🏈 Sports

The impact of legal sports betting is becoming clear

Tuesday, Aug 20

Image: Lauren Green/Ideastream Public Media

Since the Supreme Court overturned a federal law prohibiting sports betting in 2018, 38 states have legalized it.

And business is like those cars with a tricked-out bass system – booming. Americans spent ~$120 billion on legal sports bets last year, a 28% increase from 2022. And betting figures from this January show a 14x increase in sports betting since January 2019.

But while the industry itself is in the midst of a Gatsby-like party, growing research indicates people are financially worse off in states where betting is legal.

  • This summer, UCLA and USC researchers published a paper that examined consumer-­credit data and analyzed what sports betting did to the financial health of the states where it was legal.

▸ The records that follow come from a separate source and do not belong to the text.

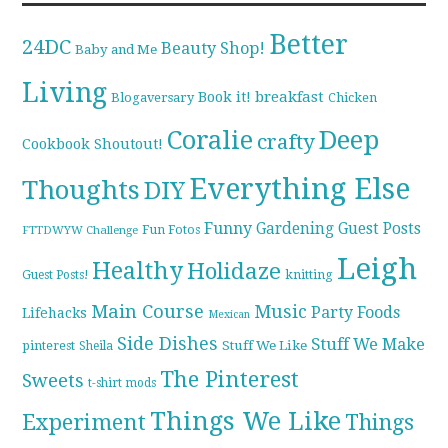
Better
24DC
Beauty Shop!
Baby and Me
Living
breakfast
Book it!
Blogaversary
Chicken
Coralie
Deep
crafty
Cookbook Shoutout!
Everything Else
Thoughts
DIY
Funny
Gardening
Guest Posts
Fun Fotos
FTTDWYW Challenge
Leigh
Healthy
Holidaze
knitting
Guest Posts!
Main Course
Music
Party Foods
Lifehacks
Mexican
Side Dishes
Stuff We Make
pinterest
Stuff We Like
Sheila
The Pinterest
Sweets
t-shirt mods
Things We Like
Experiment
Things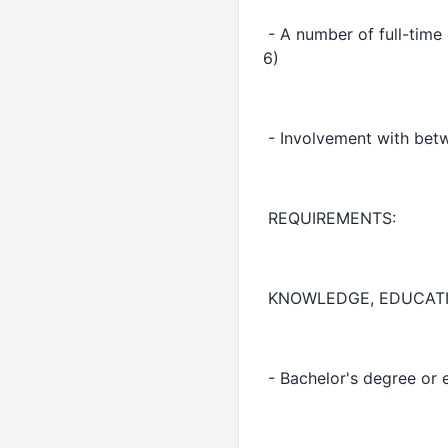
- A number of full-time
6)
- Involvement with betw
REQUIREMENTS:
KNOWLEDGE, EDUCATI
- Bachelor's degree or 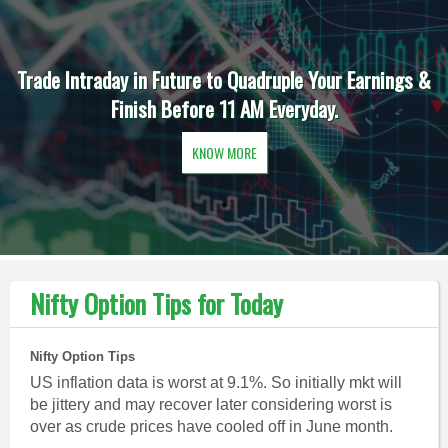
Trade Intraday in Future to Quadruple Your Earnings &
Finish Before 11 AM Everyday.
KNOW MORE
Nifty Option Tips for Today
Nifty Option Tips
US inflation data is worst at 9.1%. So initially mkt will
be jittery and may recover later considering worst is
over as crude prices have cooled off in June month.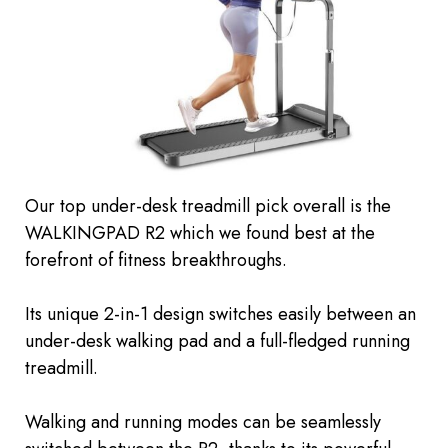
Our top under-desk treadmill pick overall is the
WALKINGPAD R2 which we found
best
at the
forefront of fitness breakthroughs.
Its unique 2-in-1 design switches easily between an
under-desk walking pad and a full-fledged running
treadmill.
Walking and running modes can be seamlessly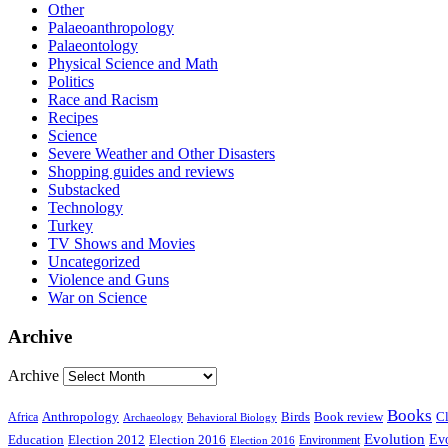
Other
Palaeoanthropology
Palaeontology
Physical Science and Math
Politics
Race and Racism
Recipes
Science
Severe Weather and Other Disasters
Shopping guides and reviews
Substacked
Technology
Turkey
TV Shows and Movies
Uncategorized
Violence and Guns
War on Science
Archive
Archive
Books
Anthropology
Birds
Book review
Cl
Africa
Archaeology
Behavioral Biology
Evolution
Education
Election 2016
Evo
Election 2012
Environment
Election 2016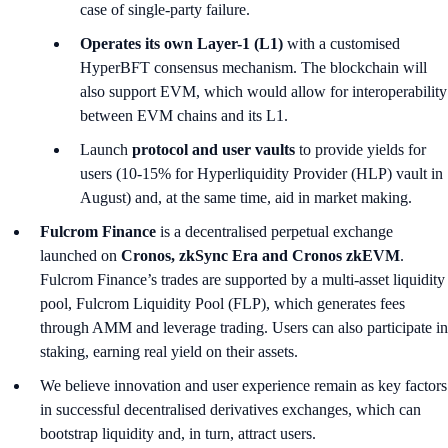
case of single-party failure.
Operates its own Layer-1 (L1)
with a customised
HyperBFT consensus mechanism. The blockchain will
also support EVM, which would allow for interoperability
between EVM chains and its L1.
Launch
protocol and user vaults
to provide yields for
users (10-15% for Hyperliquidity Provider (HLP) vault in
August) and, at the same time, aid in market making.
Fulcrom Finance
is a decentralised perpetual exchange
launched on
Cronos, zkSync Era and Cronos zkEVM
.
Fulcrom Finance’s trades are supported by a multi-asset liquidity
pool, Fulcrom Liquidity Pool (FLP), which generates fees
through AMM and leverage trading. Users can also participate in
staking, earning real yield on their assets.
We believe innovation and user experience remain as key factors
in successful decentralised derivatives exchanges, which can
bootstrap liquidity and, in turn, attract users.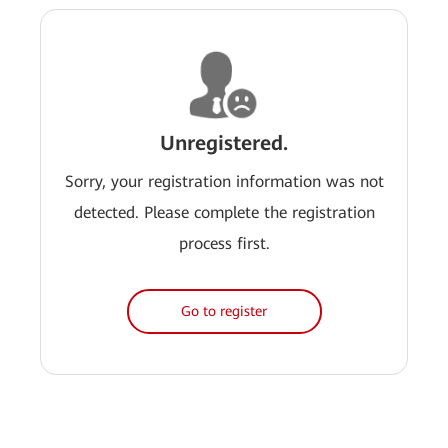
Unregistered.
Sorry, your registration information was not
detected. Please complete the registration
process first.
Go to register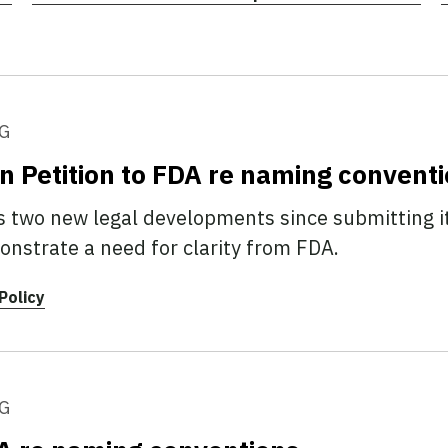
G
n Petition to FDA re naming convent
 two new legal developments since submitting its
strate a need for clarity from FDA.
Policy
G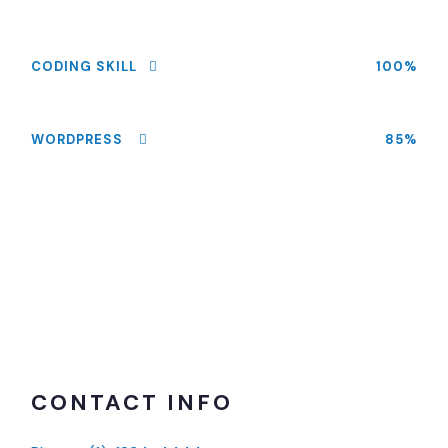
CODING SKILL
100%
WORDPRESS
85%
CONTACT INFO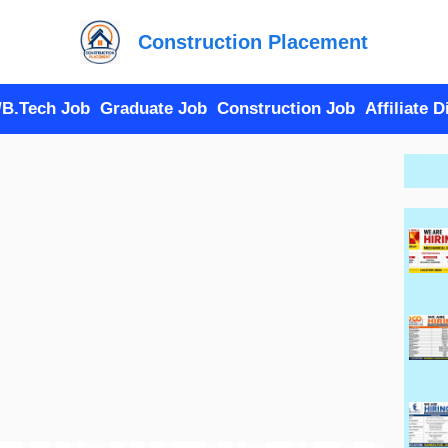
Construction Placement
/B.Tech Job
Graduate Job
Construction Job
Affiliate 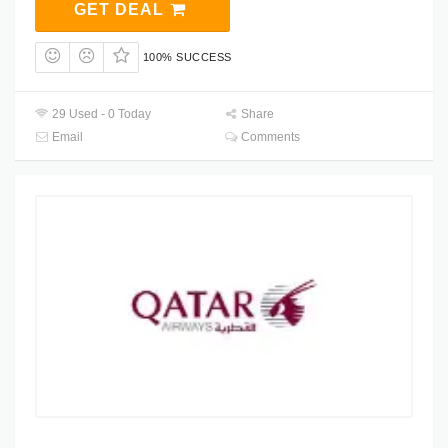
GET DEAL
100% SUCCESS
29 Used - 0 Today
Share
Email
Comments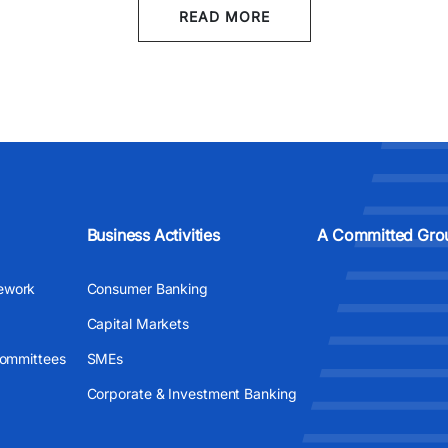
READ MORE
Business Activities
A Committed Gro
ework
Consumer Banking
Capital Markets
Committees
SMEs
Corporate & Investment Banking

They found a 28% jump in bankruptcies and an 8% increase in debt sent to collection, as well as growth in late auto loan payments and weakened credit scores.
  • A separate study, published last month, found that for every dollar put toward a sports bet, a household’s net investments drop by $2; in the two to three years that followed the legalization of sports betting in a state, net investments dropped 14%.

Who’s affected: As with many things, a small percentage of America appears to be responsible for a majority of sports betting. In Connecticut, ~71% of all legal gambling revenue comes from the less than 7% of its residents who are problem (1.8%) or at-risk gamblers (4.9%), according to a study published earlier this year.

The house always wins. So far, legal sports betting has two big winners: gambling companies such as Fanduel and DraftKings, which are participating in a large, fast-growing market, and state governments, which have raked in $6+ billion in tax revenue from sports bets since 2018 (per Legal Sports Report).

👀 Looking ahead… The US online sports betting market is projected to grow at an annual rate of 10.73% through 2029, according to data from Statista.

+IMPORTANT: If you or someone you know has a gambling problem, the National Council on Problem Gambling Helpline offers a confidential, 24-hour helpline for problem gamblers or their family members. Just call 1-800-GAMBLER.